* _Dataset records_

---------------

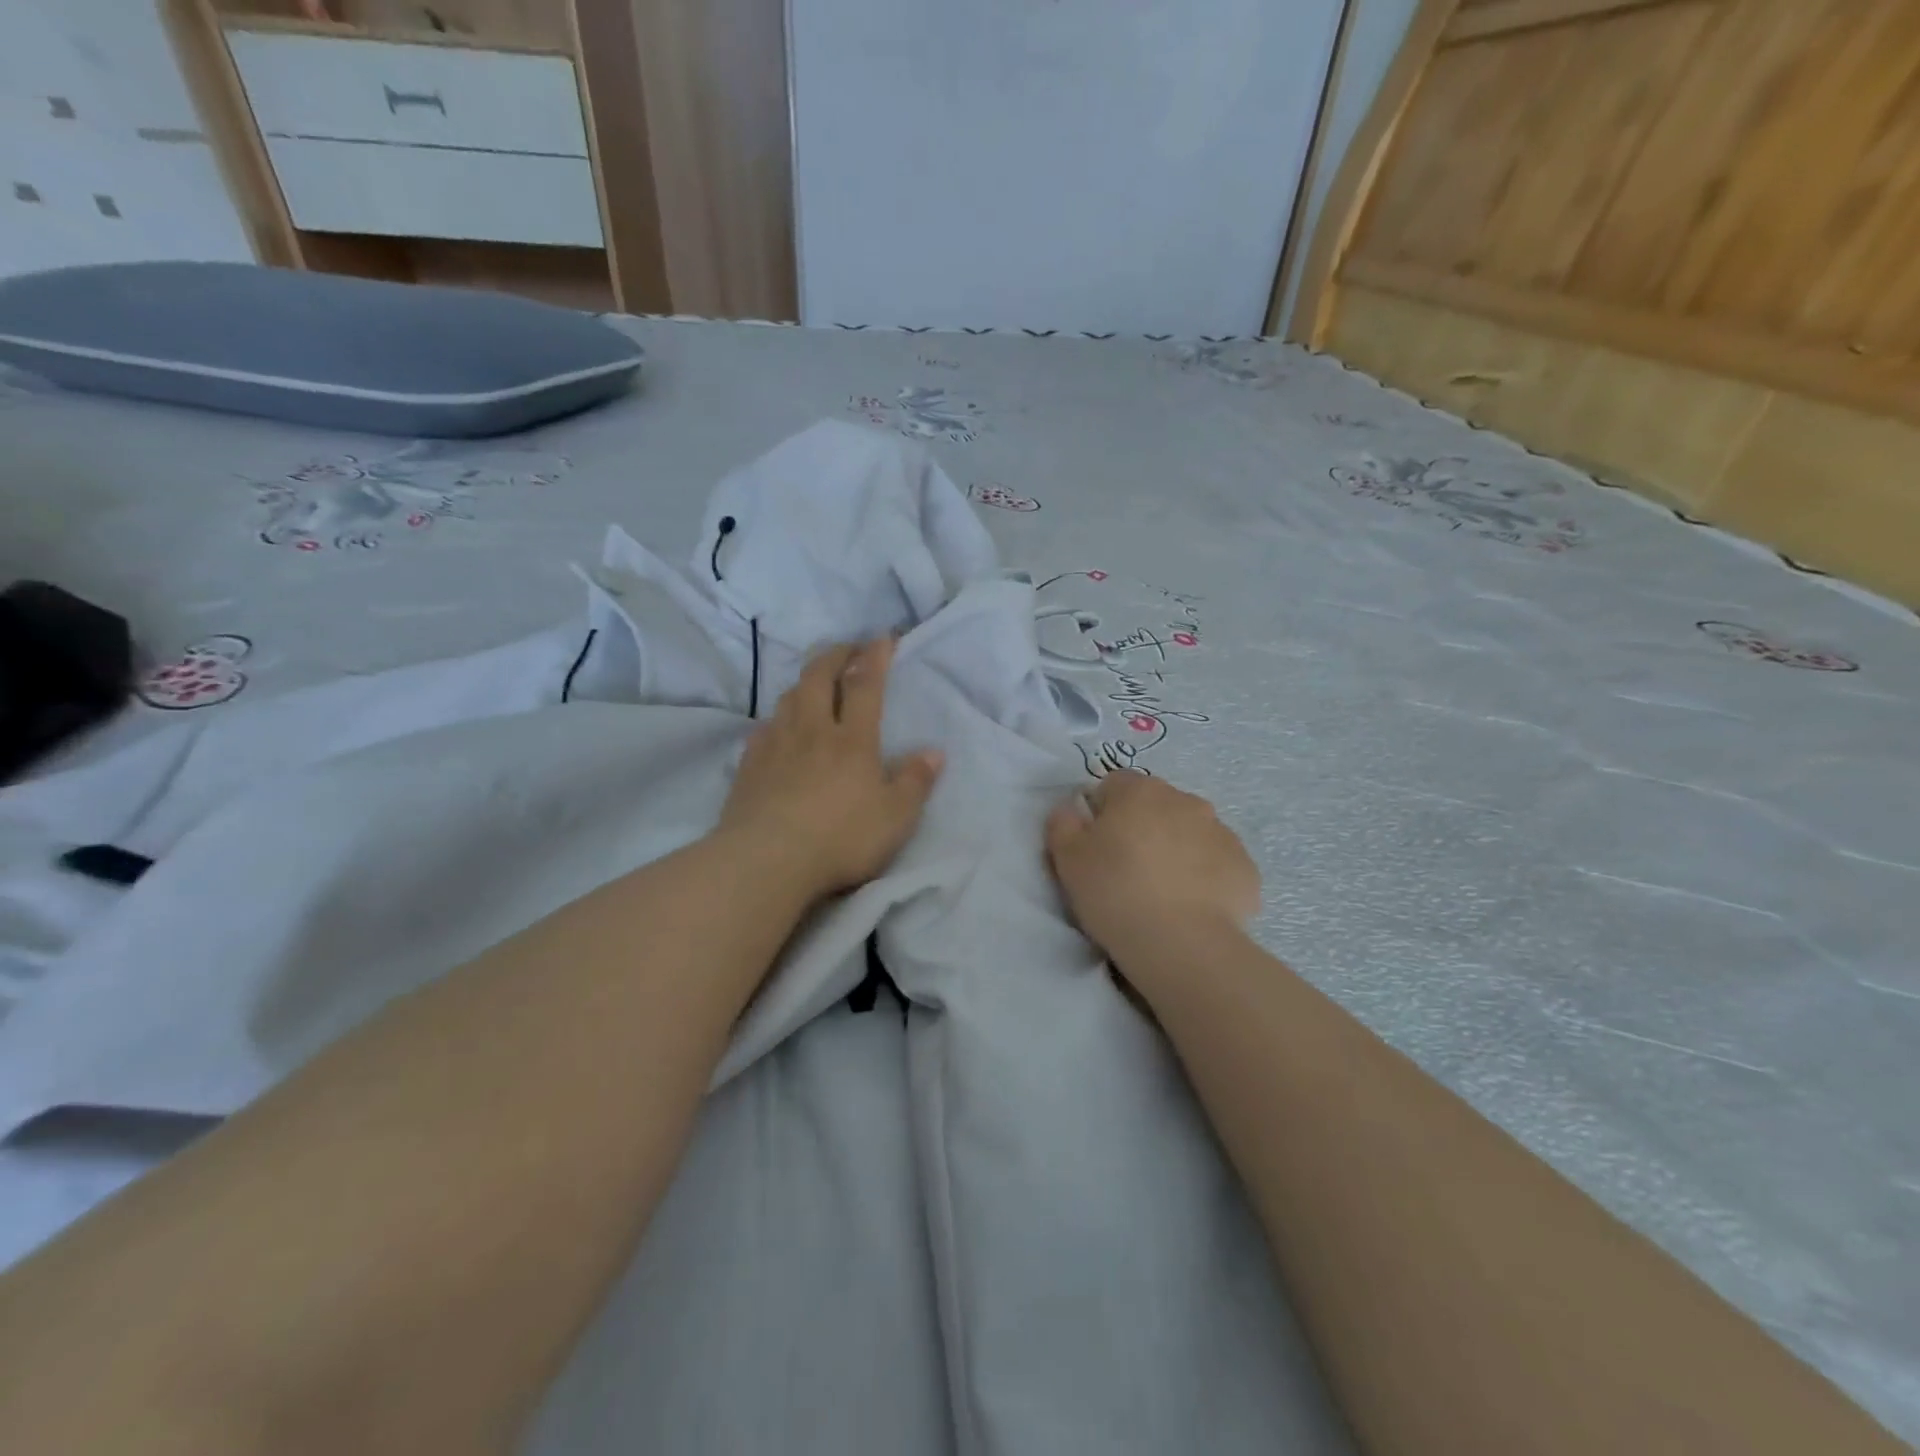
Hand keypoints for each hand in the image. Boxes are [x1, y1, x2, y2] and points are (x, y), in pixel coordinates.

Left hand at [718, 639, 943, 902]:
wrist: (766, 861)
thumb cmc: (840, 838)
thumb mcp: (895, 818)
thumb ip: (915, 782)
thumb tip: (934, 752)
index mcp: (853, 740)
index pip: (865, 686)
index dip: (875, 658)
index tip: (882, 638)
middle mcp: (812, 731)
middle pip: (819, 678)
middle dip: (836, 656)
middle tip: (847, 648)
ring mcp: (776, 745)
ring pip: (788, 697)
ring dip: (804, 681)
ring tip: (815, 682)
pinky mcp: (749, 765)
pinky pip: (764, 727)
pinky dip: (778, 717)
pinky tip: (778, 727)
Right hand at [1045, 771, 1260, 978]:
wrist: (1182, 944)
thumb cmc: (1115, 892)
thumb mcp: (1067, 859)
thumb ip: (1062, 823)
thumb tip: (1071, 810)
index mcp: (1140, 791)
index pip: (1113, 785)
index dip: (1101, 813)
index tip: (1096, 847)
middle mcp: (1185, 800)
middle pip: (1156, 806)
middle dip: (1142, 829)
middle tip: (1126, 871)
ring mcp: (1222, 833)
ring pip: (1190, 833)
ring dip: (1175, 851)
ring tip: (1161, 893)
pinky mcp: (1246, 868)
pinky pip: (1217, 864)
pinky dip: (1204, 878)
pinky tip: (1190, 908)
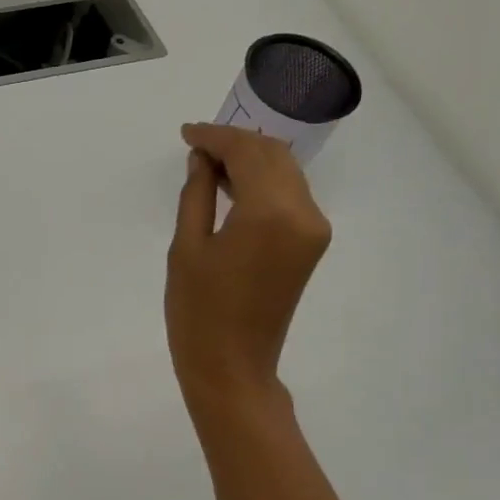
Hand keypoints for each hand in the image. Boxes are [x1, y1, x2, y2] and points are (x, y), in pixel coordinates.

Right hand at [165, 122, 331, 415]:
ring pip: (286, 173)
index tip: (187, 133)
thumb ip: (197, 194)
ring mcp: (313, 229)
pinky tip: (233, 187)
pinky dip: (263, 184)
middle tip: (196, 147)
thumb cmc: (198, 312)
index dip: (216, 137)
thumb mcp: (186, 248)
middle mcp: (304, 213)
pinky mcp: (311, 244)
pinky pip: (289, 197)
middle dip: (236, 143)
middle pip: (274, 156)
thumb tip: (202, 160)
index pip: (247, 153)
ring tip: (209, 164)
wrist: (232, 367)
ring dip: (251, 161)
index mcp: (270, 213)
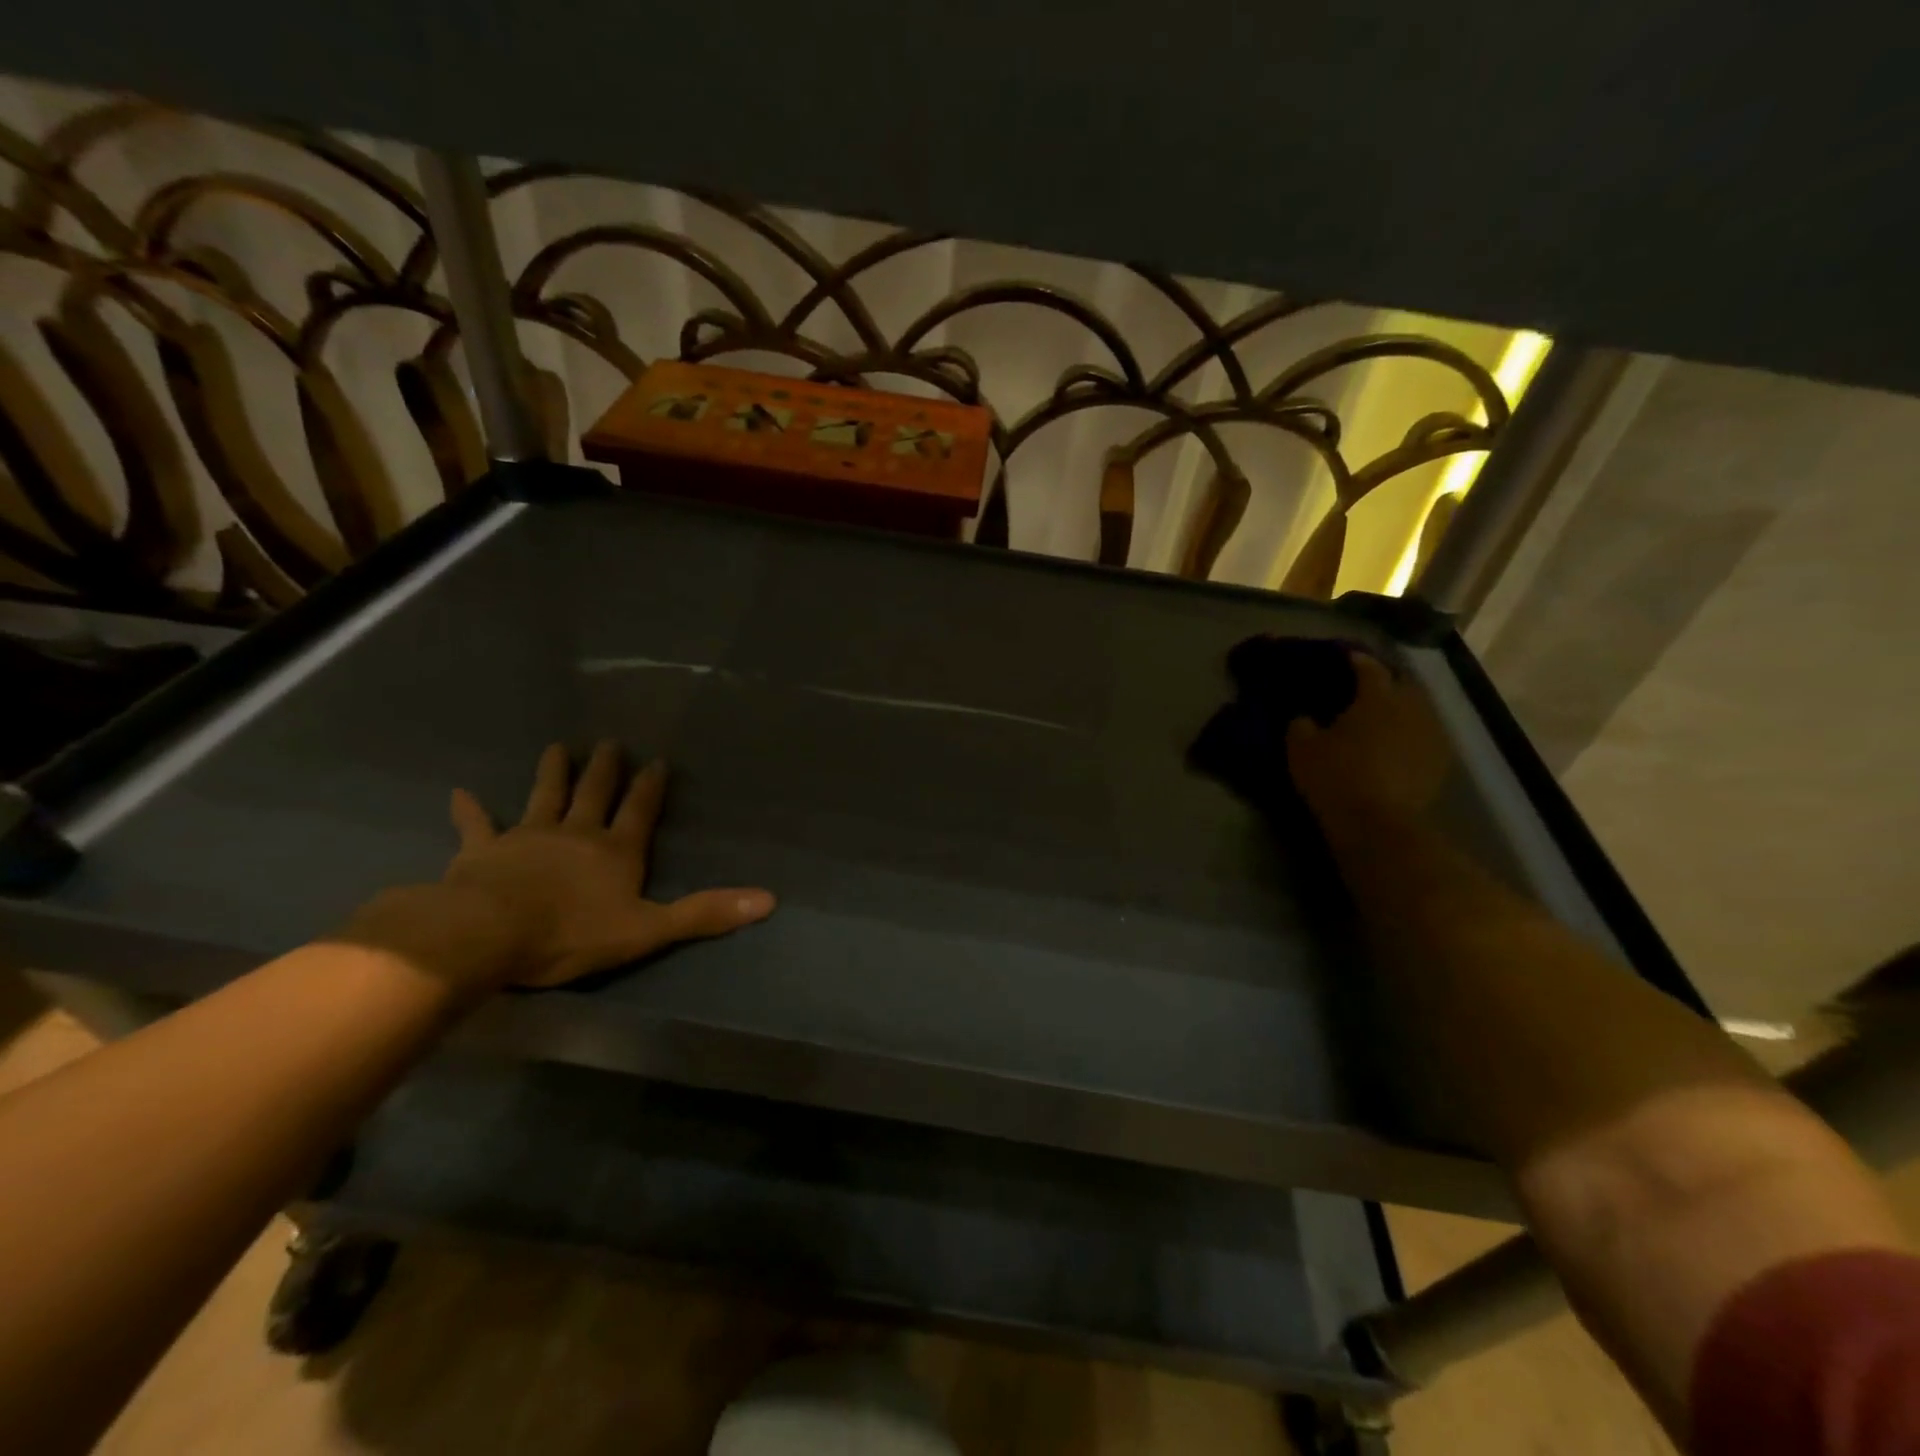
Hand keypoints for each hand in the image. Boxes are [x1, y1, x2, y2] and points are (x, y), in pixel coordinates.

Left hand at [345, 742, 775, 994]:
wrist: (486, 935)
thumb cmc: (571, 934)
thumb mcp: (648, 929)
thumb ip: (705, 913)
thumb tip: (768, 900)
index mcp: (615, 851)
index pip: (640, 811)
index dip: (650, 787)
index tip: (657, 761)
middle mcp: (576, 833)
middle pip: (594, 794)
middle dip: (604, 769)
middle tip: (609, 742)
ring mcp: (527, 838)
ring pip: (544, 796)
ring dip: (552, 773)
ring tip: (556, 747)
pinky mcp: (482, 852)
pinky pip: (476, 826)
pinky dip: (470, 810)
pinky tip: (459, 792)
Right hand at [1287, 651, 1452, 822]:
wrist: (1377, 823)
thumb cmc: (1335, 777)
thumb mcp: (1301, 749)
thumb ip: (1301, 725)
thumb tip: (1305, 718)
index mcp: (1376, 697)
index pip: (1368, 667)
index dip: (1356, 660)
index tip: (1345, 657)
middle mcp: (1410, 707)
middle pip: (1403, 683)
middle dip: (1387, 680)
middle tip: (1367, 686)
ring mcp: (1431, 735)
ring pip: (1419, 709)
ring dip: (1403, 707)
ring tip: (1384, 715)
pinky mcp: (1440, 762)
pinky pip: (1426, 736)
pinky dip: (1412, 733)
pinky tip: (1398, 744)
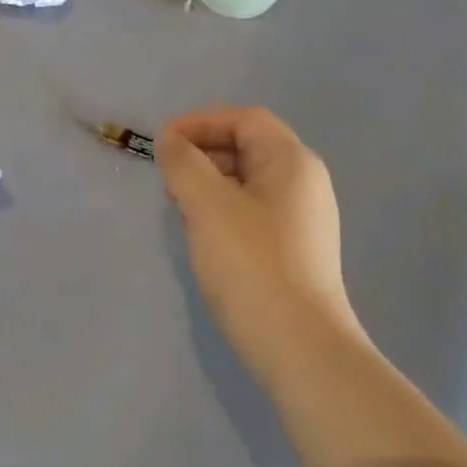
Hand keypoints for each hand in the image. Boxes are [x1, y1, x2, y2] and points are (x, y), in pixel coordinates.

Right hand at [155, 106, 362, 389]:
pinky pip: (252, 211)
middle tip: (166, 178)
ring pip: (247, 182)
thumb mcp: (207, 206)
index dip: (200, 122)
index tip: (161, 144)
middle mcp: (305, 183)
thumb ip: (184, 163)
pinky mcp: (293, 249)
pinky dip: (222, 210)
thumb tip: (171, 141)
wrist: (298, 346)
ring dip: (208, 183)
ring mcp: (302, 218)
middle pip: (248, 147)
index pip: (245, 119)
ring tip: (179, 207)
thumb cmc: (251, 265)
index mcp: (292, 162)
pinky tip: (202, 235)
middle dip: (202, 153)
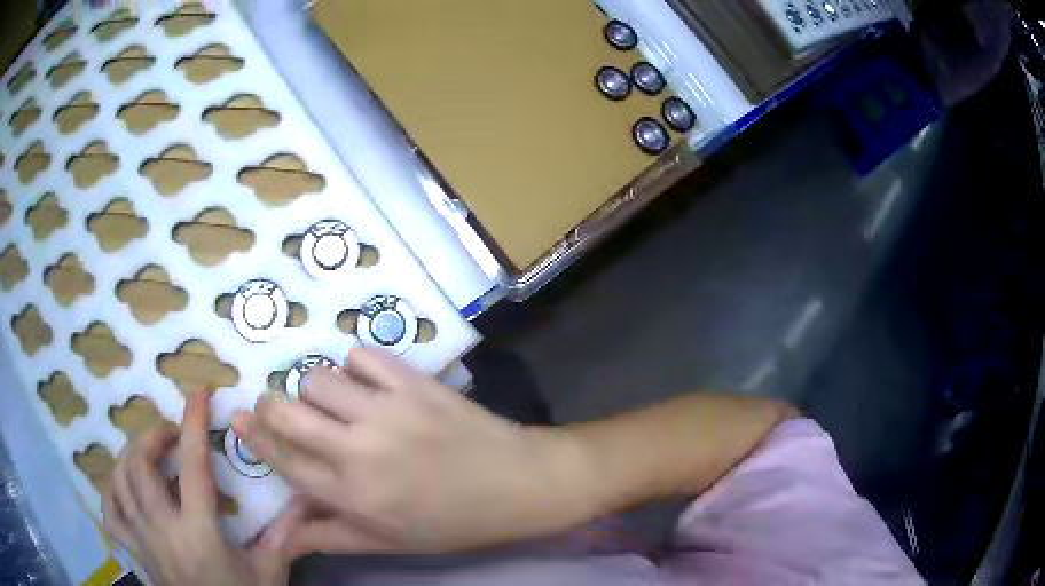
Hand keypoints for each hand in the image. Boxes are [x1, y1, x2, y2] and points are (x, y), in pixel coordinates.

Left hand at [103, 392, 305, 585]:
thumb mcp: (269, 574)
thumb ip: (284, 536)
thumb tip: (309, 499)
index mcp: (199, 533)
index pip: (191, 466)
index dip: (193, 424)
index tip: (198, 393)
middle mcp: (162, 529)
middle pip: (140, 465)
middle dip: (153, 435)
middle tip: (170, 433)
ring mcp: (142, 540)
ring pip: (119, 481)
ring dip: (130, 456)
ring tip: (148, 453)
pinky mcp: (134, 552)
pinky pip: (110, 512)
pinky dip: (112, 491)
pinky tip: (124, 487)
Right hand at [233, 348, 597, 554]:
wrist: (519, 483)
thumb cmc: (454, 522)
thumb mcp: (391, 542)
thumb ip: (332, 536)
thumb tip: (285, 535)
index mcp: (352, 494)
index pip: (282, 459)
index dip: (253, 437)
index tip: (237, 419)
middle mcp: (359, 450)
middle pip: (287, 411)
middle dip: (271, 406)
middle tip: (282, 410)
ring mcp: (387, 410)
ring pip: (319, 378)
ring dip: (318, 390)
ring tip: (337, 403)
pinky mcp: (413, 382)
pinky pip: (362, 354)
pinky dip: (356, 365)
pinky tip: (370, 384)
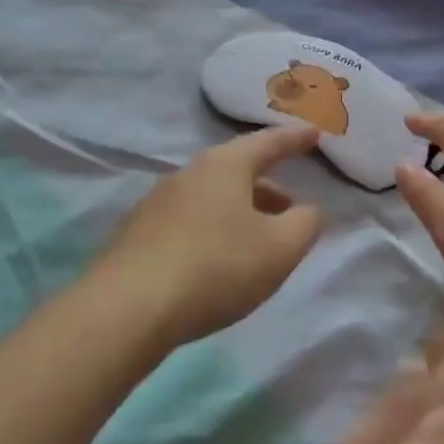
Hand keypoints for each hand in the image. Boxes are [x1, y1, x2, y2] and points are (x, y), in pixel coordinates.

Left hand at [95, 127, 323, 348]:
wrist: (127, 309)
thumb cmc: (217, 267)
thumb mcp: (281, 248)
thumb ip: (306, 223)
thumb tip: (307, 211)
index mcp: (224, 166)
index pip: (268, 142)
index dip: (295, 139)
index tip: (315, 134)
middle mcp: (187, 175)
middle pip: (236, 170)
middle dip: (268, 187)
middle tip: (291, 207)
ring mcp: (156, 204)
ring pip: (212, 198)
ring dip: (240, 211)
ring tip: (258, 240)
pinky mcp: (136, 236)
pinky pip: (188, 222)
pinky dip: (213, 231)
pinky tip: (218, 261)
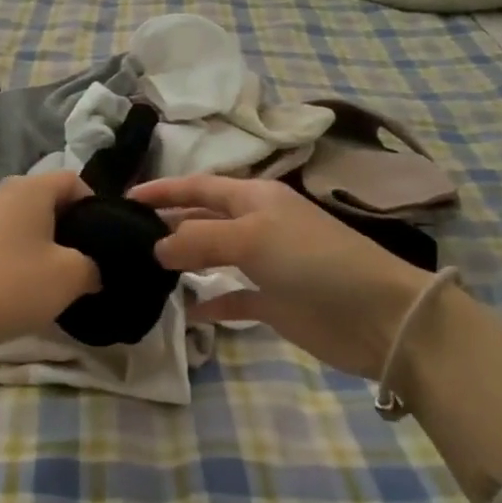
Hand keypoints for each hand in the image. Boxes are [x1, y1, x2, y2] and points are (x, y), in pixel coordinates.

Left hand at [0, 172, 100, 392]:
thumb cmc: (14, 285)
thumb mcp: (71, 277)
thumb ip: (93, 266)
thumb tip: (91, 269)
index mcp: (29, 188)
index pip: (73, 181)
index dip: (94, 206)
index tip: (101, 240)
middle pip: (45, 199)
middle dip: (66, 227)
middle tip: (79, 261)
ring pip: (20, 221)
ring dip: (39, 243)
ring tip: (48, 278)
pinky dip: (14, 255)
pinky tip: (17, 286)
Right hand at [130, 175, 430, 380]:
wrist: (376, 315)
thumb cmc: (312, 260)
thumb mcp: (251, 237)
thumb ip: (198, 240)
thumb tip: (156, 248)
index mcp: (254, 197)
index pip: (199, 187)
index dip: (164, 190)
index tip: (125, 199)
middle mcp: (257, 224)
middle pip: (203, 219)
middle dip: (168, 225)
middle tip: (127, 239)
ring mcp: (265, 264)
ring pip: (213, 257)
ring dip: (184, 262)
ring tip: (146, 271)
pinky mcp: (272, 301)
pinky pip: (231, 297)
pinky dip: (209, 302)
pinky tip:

---------------

Print from the line containing "thumb cmc: (1335, 777)" through the line containing "wrist: (519, 483)" in the data above, exactly as the lines stand, and omit every picture.

thumb cmc: (1335, 777)
thumb mcp: (1301, 749)
thumb ip: (1301, 725)
thumb tip: (1305, 718)
index mcp: (1376, 697)
index pip: (1368, 667)
index dip: (1356, 660)
index tip: (1345, 657)
middle mcp: (1410, 707)
middle pip: (1403, 683)
middle dip: (1387, 680)
middle tip: (1367, 686)
ring mcp: (1431, 735)
ring pip: (1419, 709)
ring dip: (1403, 707)
ring tip: (1384, 715)
pinky mcp: (1440, 762)
pinky pip: (1426, 736)
pinky dip: (1412, 733)
pinky tip: (1398, 744)
Hand keypoints for each hand in the image. Boxes are [x1, y1, x2, y2] and points are (x, y), in pixel coordinates.

Right hand at [155, 106, 362, 389]:
pinky pip: (252, 211)
middle tip: (166, 178)
ring pip: (247, 182)
thumb mcp: (207, 206)
index dip: (200, 122)
index tip: (161, 144)
middle mcp: (305, 183)
thumb ip: (184, 163)
pinky mcp: (293, 249)
pinky dip: (222, 210)
thumb tip: (171, 141)
wrist: (298, 346)
ring dip: (208, 183)
ring mcp: (302, 218)
middle pip: (248, 147)
index pip: (245, 119)
ring tip: (179, 207)
thumb cmc: (251, 265)
index mcp: (292, 162)
pinky tip: (202, 235)
middle dip: (202, 153)
Hand keypoints for each hand in the image. Boxes are [x1, y1, x2, y2] and points are (x, y), in pixel coordinates.

Left hand at [103, 392, 305, 585]:
thumb mcp: (269, 574)
thumb ip: (284, 536)
thumb tip: (309, 499)
index mcp: (199, 533)
index pip: (191, 466)
index dip: (193, 424)
index tip: (198, 393)
middle mcp: (162, 529)
middle pip: (140, 465)
middle dip: (153, 435)
middle tip: (170, 433)
ring mcp: (142, 540)
ring pip: (119, 481)
ring dip: (130, 456)
ring tip: (148, 453)
pinky mcp: (134, 552)
pinky pip: (110, 512)
pinky dip: (112, 491)
pinky tip: (124, 487)
Right hand at [233, 348, 597, 554]:
wrist: (519, 483)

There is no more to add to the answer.